Not having to wake up in the middle of the night to feed a bottle to a baby has given me more time to continue to work on my side projects.  I also realized that now paying full price for a nanny here in New York is getting expensive, so I should be focusing on ways to cut expenses.  One of those ways for me is to actually plan out my breakfasts and lunches and bring them to work instead of spending about $30 a day on food.  Combine these things, and it makes me want to get KitchenOS working even more.

Last night I started to look at what I had and had not done.  Simple answer: I haven't done much.  I have a quick recipe parser done for the Food Network sites.  But of course when I went to use it, they changed their site and I had to update it.  

After that, I needed to persist it somewhere to access it from everywhere else.  Since I don't know the full structure of every recipe I will see, I decided to make sure that I can change the structure if needed and decided to use a document based database, specifically Amazon's DynamoDB versus leveraging a SQL-based database.  The only hiccup I sort of had was understanding the new API for DynamoDB, but it was relatively straightforward even though building the value map seems a little bit verbose.

As an example, here is creating a simple String attribute

itemValues.put("title", AttributeValue.builder().s(title).build());

I know there are some benefits to this, but this seems excessive.  I would have liked to be able to just put a String in here.  But then when I went to needing to add in the ingredient list, it made more sense when I could combine the different builders and get the AttributeValue object which would have been much more difficult without this structure in place.
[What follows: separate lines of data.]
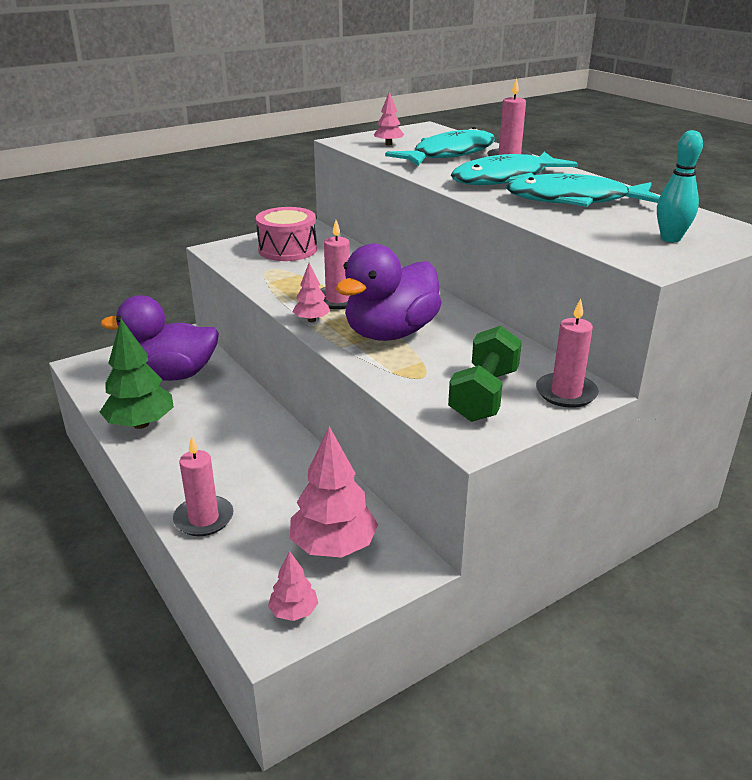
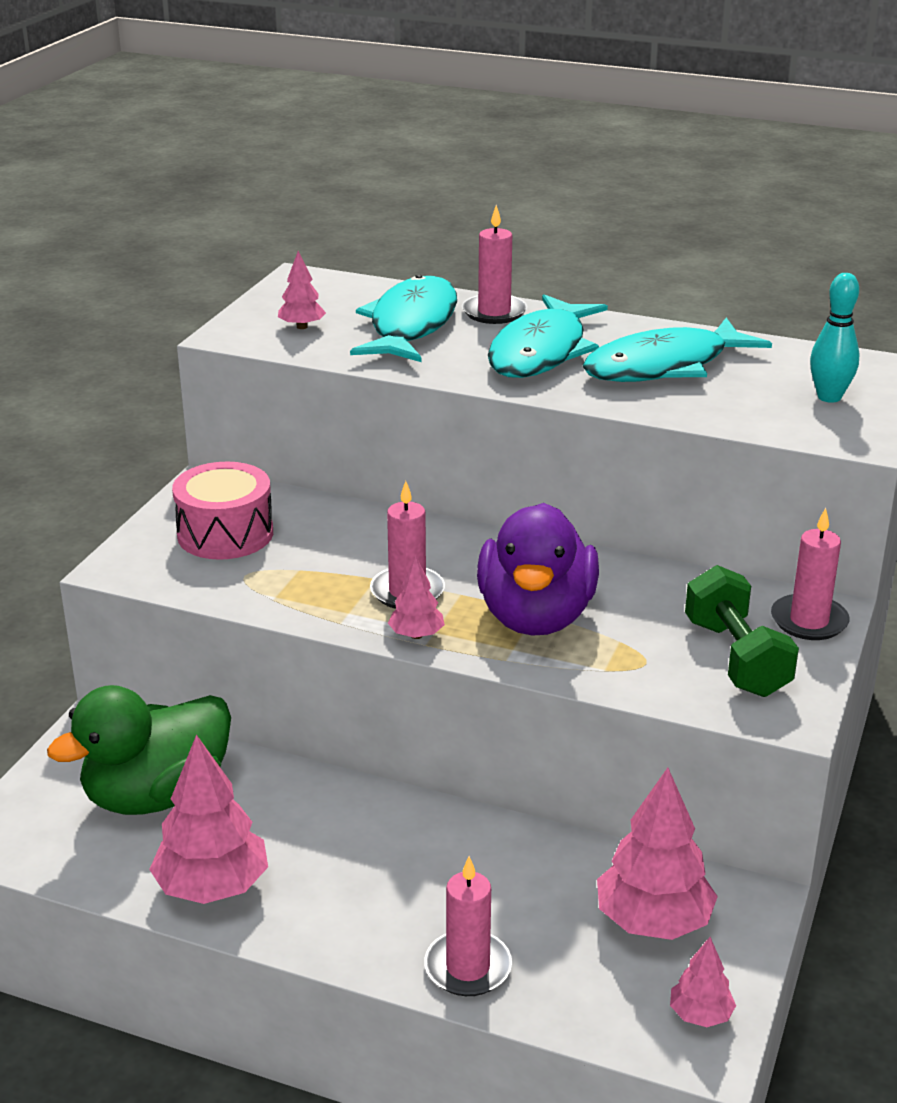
camera: 35 degrees left, 0 degrees up
green tree [100,319,174,429] -> pink tree [149,735,268,904]
purple duck [101,295,219,381] -> green duck [47,685,231,815]

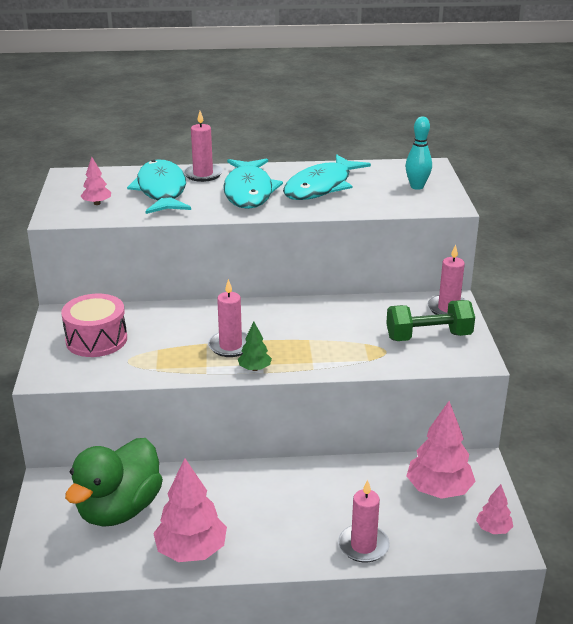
camera: 25 degrees left, 0 degrees up
pink tree [388,556,445,639] -> green tree [238,322,272,371]
purple duck [477,503,599,636] -> none
green dumbbell [685,565,799,697] -> green dumbbell turned 60 degrees counterclockwise [386,300,475,341]

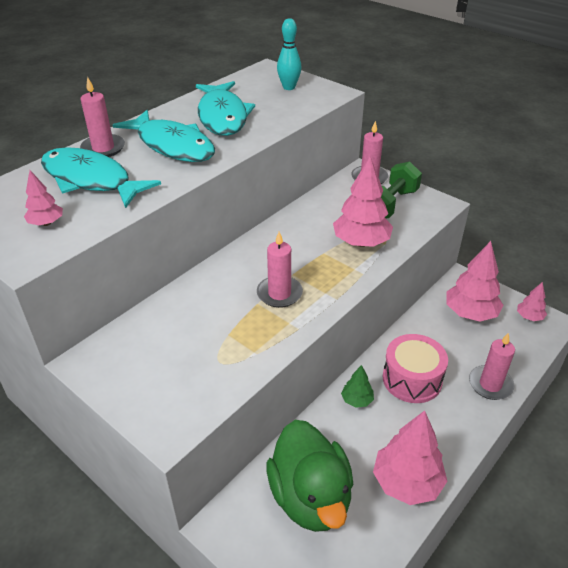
camera: 45 degrees left, 10 degrees up
pink drum [61,294,127,357] -> pink drum moved to [383,334,448,403]
green tree [238,322,272,371] -> green tree moved to [341,365,374,408]
none -> pink tree [333,156,393,247]

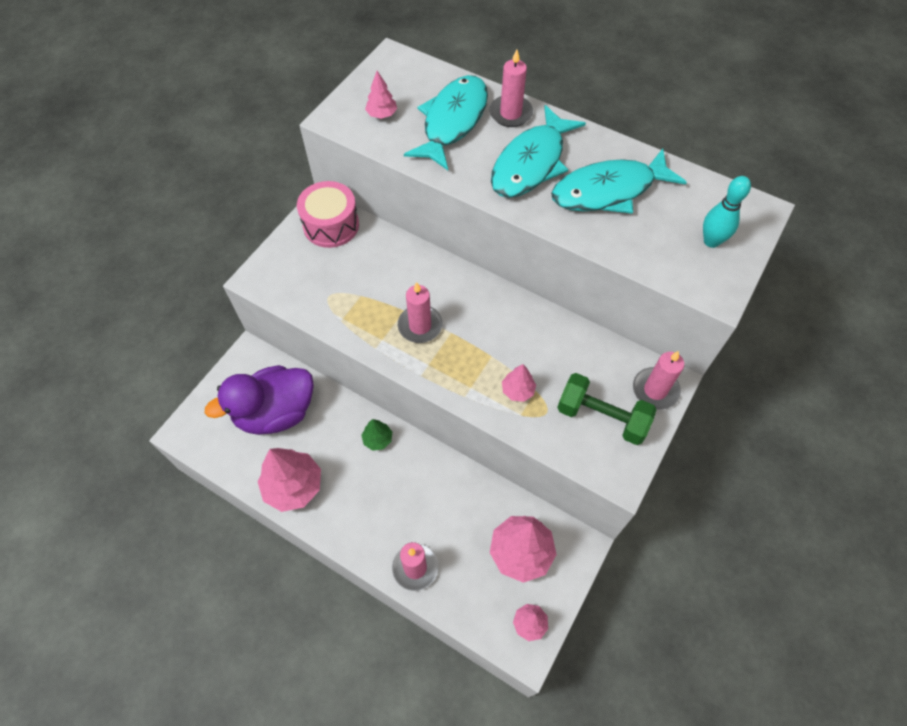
camera: 80 degrees right, 20 degrees up
green duck [266,420,353,532] -> purple duck [205,365,314,435]
pink tree [333,156,393,247] -> pink tree [502,364,536,402], size x0.51
pink drum [383,334,448,403] -> pink drum moved to [297,181,359,248]

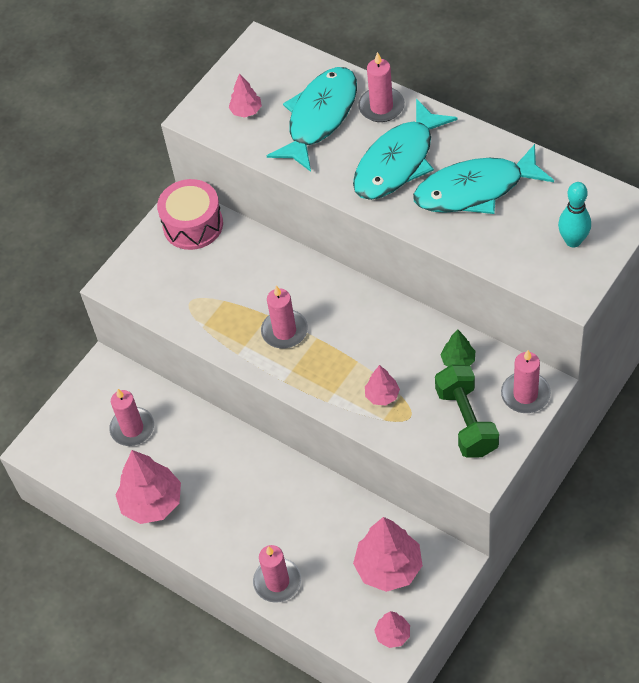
camera: 10 degrees right, 5 degrees down
purple duck [205,365,314,435] -> pink candle [109,389,154,446]
green tree [361,419,392,451] -> green tree moved to [441,329,475,367]
green dumbbell [557,373,657,445] -> green dumbbell turned 45 degrees clockwise [435,365,499,458]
itemValues.put("ingredients", AttributeValue.builder().l(
                ingredients.stream()
                        .map(ingredient -> AttributeValue.builder().s(ingredient.fullText()).build())
                        .collect(Collectors.toList())
        ).build());

Now, all I had to do to push this content to the database was building a simple request and executing it.

The one thing I am still looking at with this is if I have the code structured in the way I want to have it.  Right now, I have a save() method on the Recipe class which allows me to simply call recipe.save() to save this current recipe instead of invoking a whole other data access layer.  But what if I need that in the future?  Though last night I decided that if I needed that in the future I can change.  That is the joy of not having to plan everything out.

Open Question from Last Night

  • How will I structure my shared code across my different modules?  Right now, that is future John's problem.  I can pull things out of the recipe scraper when I need them in a different application.